### RECORDS PROVIDED
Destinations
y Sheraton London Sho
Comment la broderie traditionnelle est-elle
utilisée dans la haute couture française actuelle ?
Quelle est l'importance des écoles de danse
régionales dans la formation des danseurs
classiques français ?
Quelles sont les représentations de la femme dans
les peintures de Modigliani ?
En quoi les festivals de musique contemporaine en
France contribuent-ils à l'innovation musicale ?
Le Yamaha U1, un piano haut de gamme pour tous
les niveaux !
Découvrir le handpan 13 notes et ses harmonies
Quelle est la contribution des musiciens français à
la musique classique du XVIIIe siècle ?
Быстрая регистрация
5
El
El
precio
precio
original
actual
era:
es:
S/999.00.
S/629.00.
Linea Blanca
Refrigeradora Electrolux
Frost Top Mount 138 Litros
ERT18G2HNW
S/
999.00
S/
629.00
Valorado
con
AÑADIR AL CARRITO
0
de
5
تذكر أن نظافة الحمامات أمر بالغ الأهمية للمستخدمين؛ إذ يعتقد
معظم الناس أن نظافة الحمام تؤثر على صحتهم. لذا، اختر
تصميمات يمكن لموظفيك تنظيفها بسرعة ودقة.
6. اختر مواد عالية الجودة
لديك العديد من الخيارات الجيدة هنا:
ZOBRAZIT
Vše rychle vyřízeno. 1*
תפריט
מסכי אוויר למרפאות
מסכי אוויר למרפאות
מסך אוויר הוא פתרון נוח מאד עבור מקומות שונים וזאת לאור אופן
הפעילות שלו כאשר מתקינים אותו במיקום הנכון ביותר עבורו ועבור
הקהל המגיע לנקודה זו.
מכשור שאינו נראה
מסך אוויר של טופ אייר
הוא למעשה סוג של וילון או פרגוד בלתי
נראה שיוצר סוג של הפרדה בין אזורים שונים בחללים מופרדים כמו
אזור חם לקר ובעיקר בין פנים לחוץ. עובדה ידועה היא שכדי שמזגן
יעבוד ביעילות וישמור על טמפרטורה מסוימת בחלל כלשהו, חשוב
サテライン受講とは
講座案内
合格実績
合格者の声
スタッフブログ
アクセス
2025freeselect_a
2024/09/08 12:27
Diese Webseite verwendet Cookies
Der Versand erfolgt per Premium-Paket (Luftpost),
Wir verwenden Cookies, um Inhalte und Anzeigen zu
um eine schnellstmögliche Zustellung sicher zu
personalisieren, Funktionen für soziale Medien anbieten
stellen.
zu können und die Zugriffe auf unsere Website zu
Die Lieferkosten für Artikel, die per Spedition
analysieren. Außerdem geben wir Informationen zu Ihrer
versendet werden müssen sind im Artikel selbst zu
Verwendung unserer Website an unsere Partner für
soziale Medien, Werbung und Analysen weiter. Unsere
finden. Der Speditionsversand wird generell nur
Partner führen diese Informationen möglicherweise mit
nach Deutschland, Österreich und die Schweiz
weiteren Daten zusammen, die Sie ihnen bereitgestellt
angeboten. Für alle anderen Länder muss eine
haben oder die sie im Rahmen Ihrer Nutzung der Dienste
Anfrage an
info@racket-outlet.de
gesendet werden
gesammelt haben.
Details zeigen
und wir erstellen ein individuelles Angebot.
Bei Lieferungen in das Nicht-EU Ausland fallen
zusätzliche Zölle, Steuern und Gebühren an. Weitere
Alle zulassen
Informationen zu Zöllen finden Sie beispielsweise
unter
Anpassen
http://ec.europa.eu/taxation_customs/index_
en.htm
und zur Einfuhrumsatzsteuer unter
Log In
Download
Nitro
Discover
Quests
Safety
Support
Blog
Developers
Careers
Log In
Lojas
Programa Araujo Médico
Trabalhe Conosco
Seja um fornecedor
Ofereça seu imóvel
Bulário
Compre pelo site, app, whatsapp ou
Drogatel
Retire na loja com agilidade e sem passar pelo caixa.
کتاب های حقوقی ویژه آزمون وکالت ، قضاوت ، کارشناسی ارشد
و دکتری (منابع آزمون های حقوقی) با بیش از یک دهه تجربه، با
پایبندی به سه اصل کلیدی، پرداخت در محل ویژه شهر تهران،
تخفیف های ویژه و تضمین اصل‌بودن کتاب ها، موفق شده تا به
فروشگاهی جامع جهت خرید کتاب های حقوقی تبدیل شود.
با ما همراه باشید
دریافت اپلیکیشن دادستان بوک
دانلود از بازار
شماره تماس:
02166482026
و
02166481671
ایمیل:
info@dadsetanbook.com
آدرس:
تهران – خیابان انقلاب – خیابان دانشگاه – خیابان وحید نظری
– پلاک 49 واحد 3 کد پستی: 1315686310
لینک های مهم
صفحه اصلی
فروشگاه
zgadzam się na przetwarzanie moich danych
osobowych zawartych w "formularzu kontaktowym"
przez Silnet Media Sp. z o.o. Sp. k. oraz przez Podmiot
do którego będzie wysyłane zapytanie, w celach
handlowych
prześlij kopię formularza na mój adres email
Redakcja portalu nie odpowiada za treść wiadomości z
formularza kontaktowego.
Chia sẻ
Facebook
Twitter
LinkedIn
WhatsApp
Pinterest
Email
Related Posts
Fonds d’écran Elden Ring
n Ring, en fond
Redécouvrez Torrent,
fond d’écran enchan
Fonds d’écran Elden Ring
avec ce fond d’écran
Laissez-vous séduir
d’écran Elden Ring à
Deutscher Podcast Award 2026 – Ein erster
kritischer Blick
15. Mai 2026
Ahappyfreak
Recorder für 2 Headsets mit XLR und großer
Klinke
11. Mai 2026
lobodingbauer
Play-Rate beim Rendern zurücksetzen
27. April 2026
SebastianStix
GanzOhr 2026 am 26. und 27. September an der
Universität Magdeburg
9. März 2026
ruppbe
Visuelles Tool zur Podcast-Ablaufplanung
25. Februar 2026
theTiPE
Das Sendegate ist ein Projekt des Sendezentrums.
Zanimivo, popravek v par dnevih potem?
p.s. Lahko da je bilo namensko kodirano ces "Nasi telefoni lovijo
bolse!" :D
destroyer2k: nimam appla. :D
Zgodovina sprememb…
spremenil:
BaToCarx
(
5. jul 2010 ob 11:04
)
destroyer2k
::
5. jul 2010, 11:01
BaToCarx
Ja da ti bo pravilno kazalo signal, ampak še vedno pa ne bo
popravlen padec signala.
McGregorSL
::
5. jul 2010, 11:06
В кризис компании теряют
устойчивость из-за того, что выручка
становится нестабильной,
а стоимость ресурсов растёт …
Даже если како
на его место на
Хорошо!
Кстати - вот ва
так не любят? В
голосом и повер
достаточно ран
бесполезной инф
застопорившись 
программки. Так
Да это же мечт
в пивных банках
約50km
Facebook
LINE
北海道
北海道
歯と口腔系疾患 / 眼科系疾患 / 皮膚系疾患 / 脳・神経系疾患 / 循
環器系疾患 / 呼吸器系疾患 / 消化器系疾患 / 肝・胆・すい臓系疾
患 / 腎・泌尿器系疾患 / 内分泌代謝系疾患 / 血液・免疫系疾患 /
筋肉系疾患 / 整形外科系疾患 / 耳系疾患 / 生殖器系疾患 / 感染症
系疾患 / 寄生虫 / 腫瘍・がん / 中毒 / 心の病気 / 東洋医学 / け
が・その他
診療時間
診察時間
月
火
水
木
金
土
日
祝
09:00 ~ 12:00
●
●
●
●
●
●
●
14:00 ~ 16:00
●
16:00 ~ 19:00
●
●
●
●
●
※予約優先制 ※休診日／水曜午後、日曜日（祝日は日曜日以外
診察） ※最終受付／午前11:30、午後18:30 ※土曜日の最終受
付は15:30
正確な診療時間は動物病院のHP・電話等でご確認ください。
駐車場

### DESCRIPTION OF THE TASK
Copy each line of the listing that carries the string "soziale".

### OUTPUT BELOW
personalisieren, Funktionen für soziale Medien anbieten
soziale Medien, Werbung und Analysen weiter. Unsere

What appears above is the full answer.